Лишь через полчаса, когда он утолил голод и развлек Ристану механическим слоном, который задирал хобот и трубил почти как настоящий, только тихо, они снова вернулись к тому, что не давало им покоя. К помолвке Шуалейды и судьбе Ристаны.
— Я боюсь, Дайм, — нахмурив брови так, что между ними появилась морщинка, сказала Ристана и остановила механического слона. — Твой брат может обещать все что угодно, но как только он женится на моей сестре, я стану помехой. А ты сам знаешь, как поступают Брайноны с помехами.
— Только не с тобой, любовь моя. Я никому не позволю обидеть тебя.
— Никому, даже его всемогуществу? Если он прикажет, ты сам убьешь меня, Дайм. И не надо говорить, что это не так.

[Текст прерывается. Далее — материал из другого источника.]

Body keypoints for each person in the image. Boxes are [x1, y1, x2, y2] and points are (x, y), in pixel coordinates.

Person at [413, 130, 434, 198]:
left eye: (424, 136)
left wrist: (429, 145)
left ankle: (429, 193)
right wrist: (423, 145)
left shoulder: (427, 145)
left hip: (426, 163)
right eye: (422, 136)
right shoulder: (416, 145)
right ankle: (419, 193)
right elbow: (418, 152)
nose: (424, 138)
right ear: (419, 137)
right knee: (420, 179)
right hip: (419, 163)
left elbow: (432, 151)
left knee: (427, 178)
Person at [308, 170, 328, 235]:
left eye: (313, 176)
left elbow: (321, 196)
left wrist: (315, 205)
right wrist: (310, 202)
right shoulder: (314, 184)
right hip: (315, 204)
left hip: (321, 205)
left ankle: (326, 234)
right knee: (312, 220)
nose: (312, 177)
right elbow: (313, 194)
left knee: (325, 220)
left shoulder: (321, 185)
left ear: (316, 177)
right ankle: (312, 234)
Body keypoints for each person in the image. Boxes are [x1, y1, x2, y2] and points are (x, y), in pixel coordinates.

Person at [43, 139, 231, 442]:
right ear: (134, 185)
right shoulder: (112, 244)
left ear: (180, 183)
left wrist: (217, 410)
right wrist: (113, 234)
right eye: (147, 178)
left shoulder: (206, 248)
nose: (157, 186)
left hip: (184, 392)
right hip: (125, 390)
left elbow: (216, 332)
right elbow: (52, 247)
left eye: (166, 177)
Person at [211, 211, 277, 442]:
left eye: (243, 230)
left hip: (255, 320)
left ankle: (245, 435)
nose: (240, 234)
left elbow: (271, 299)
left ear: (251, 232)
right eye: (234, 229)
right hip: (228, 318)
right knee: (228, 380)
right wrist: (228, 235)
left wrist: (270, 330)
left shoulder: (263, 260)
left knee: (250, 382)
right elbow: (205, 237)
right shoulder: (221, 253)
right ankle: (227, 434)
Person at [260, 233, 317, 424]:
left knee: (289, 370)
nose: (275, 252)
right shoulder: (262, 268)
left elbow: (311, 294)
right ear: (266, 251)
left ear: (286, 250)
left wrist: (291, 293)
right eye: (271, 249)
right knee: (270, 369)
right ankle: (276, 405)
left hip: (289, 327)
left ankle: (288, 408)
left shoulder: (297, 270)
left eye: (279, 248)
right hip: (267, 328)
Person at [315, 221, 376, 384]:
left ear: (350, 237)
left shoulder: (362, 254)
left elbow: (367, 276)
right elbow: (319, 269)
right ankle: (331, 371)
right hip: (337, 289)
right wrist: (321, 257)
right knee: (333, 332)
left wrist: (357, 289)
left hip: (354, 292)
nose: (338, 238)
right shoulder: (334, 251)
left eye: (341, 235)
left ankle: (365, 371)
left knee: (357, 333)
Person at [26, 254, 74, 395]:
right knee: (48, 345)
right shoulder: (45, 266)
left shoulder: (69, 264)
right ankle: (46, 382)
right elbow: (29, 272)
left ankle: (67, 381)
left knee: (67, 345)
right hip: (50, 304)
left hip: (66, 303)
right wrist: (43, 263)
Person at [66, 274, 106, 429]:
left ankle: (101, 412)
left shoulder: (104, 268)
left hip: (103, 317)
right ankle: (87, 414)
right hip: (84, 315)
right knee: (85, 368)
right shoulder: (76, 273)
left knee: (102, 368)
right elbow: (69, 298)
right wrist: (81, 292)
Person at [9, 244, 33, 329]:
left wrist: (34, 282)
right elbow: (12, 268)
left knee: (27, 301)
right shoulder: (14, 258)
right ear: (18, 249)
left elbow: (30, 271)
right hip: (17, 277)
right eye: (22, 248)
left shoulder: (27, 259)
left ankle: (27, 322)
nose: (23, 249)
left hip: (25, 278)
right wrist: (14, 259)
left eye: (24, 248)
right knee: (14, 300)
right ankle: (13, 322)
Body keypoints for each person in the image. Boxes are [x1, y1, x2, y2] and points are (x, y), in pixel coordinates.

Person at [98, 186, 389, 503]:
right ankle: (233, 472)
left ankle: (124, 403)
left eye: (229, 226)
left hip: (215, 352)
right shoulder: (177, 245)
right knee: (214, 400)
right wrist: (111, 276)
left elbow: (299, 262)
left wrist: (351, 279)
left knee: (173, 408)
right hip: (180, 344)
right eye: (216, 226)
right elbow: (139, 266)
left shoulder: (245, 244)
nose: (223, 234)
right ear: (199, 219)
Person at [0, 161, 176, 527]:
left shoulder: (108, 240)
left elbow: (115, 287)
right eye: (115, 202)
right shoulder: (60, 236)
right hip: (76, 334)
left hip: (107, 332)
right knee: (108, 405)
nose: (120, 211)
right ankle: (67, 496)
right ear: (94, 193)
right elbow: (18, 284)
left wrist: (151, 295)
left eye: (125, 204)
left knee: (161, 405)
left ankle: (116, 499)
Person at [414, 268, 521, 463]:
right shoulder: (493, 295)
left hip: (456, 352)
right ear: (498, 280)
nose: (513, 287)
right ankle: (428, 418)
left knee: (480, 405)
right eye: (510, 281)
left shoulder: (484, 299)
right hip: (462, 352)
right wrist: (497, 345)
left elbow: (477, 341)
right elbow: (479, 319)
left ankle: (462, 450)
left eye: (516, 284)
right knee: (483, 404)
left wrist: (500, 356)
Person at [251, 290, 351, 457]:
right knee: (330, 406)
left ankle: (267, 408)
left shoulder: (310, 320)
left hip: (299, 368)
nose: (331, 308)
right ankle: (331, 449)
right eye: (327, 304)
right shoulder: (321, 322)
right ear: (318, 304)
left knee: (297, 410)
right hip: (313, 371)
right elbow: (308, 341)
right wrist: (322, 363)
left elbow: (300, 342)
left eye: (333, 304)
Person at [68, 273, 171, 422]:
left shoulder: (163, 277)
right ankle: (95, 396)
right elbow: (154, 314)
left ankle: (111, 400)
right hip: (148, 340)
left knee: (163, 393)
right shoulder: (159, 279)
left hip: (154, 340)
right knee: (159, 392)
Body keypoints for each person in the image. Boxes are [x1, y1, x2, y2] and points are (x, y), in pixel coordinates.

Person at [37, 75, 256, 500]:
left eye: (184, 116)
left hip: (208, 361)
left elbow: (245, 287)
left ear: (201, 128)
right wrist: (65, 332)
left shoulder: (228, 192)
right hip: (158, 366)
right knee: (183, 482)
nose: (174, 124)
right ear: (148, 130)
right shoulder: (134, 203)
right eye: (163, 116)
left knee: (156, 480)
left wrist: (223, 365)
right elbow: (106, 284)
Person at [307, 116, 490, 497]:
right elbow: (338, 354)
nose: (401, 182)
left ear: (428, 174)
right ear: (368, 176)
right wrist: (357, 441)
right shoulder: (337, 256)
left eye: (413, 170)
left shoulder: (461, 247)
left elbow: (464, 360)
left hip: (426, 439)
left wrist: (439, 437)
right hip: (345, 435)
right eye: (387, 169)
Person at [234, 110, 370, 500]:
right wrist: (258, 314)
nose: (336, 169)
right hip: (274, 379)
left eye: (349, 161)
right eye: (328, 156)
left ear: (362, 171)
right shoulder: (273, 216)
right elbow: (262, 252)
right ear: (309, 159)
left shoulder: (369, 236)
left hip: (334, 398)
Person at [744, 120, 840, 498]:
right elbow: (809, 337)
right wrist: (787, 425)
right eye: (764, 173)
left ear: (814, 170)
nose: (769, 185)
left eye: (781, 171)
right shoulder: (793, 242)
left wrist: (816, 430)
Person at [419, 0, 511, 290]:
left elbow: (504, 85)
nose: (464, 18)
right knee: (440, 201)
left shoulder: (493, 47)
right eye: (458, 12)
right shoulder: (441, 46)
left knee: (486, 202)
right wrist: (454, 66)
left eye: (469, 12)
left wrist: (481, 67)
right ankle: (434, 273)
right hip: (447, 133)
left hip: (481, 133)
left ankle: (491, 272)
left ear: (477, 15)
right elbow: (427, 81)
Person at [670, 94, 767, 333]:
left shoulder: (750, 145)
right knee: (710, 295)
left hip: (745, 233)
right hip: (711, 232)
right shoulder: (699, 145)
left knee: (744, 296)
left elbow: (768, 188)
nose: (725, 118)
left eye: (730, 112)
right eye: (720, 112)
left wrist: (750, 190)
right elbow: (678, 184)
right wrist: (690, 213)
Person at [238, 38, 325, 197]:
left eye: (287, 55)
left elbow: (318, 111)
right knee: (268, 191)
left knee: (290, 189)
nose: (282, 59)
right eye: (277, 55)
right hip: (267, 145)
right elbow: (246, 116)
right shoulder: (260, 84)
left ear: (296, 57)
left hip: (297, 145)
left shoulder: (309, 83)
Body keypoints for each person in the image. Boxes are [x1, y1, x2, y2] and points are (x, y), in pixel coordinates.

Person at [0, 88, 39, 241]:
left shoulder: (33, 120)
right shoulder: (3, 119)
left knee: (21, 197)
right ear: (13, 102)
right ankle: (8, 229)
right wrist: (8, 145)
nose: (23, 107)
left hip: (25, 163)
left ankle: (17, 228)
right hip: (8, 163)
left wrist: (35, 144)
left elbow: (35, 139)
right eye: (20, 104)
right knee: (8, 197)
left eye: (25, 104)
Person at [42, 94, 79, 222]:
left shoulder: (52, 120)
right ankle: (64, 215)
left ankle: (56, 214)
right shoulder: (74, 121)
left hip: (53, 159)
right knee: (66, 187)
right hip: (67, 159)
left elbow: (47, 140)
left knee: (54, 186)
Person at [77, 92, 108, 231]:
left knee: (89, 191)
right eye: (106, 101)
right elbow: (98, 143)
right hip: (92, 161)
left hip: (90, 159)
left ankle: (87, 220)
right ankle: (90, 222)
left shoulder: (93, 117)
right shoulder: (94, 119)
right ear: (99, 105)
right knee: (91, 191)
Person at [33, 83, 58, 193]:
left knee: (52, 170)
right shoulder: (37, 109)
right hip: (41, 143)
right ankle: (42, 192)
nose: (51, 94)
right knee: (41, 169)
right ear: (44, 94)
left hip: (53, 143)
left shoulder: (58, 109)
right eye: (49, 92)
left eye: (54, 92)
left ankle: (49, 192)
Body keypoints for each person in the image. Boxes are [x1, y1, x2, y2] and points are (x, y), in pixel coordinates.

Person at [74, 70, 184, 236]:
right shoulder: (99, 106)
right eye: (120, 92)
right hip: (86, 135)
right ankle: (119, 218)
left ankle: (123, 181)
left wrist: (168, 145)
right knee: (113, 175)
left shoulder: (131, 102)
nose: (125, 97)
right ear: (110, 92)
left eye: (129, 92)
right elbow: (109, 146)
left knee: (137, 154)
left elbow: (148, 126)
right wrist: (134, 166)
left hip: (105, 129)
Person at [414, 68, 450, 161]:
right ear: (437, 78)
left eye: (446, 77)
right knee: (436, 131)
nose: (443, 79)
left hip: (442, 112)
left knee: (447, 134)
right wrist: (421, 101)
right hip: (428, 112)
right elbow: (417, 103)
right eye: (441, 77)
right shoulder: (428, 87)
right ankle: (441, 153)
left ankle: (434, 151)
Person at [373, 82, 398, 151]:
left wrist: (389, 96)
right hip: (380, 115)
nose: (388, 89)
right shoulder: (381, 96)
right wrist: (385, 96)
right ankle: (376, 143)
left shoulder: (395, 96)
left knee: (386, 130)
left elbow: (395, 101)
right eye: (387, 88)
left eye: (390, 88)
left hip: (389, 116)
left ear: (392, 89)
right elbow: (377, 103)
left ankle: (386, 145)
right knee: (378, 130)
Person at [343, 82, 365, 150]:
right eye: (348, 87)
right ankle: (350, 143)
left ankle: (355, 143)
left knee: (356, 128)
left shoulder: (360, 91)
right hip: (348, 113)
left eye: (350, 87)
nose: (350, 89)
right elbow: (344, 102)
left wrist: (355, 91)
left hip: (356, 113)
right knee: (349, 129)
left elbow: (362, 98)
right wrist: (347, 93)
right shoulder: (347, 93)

Дайм невольно сжал вилку так, что она погнулась. Ристана снова права, и понимать это — ужасно. Единственное, что он может — умолять отца о милости. Даже пригрозить Люкресу, и то не выйдет. Кронпринц в курсе ошейника и поводка, и хоть называет Дайма братом, но только до тех пор, пока ему это удобно.
— Нет, это не так. У любой верности есть предел. А я нужен императору больше, чем еще один голем лейб-гвардии.
— Разумеется. Пока ты не противоречишь ему. — В тоне Ристаны прозвучало разочарование, отдавшееся в груди Дайма болью сильнее, чем от печати. — Остается лишь надеяться, что Шуалейда покажет свою суть раньше, чем его высочество женится. Не понимаю, как его высочество может так рисковать! Даже помолвка с темной лишит его шанса на корону.
— Вряд ли ее высочество Шуалейда получит черную грамоту.
— Почему? Разве не ты должен будешь аттестовать ее? Ты и Бастерхази. Вам обоим выгодно, чтобы она оказалась темной. Он получит ученицу, Валанта — законного и заботящегося о ней правителя, а ты — меня. — Ристана внезапно посмотрела ему прямо в глаза. — Я готова ждать, Дайм. Ждать тебя. Сколько потребуется.
Дайм сам не мог понять, что в ее словах его царапнуло. Ведь именно этого Дайм и хотел, не так ли? Разве что за исключением Шуалейды — ученицы темного шера. Но кто ему эта девчонка? Правильно, никто. Он и так больше десяти лет заботился о ее безопасности и обучении. Если бы он не настоял на ссылке, то Ристана не удержалась бы от искушения и так или иначе избавилась от младшей сестры или Бастерхази наложил бы на нее лапу. Но теперь-то, когда нужно выбирать между судьбой практически незнакомой девчонки и любимой женщины, решение очевидно!
— Ты по-прежнему ненавидишь ее, — сказал он вместо «да, так и сделаю».
Зря сказал. Ристана не представляет жизни без ненависти к покойной мачехе и ее детям. За одиннадцать лет, прошедших со смерти светлой Зефриды, ничего не изменилось. И виноват в этом наверняка Бастерхази. Темным шерам ненависть нужна, как воздух.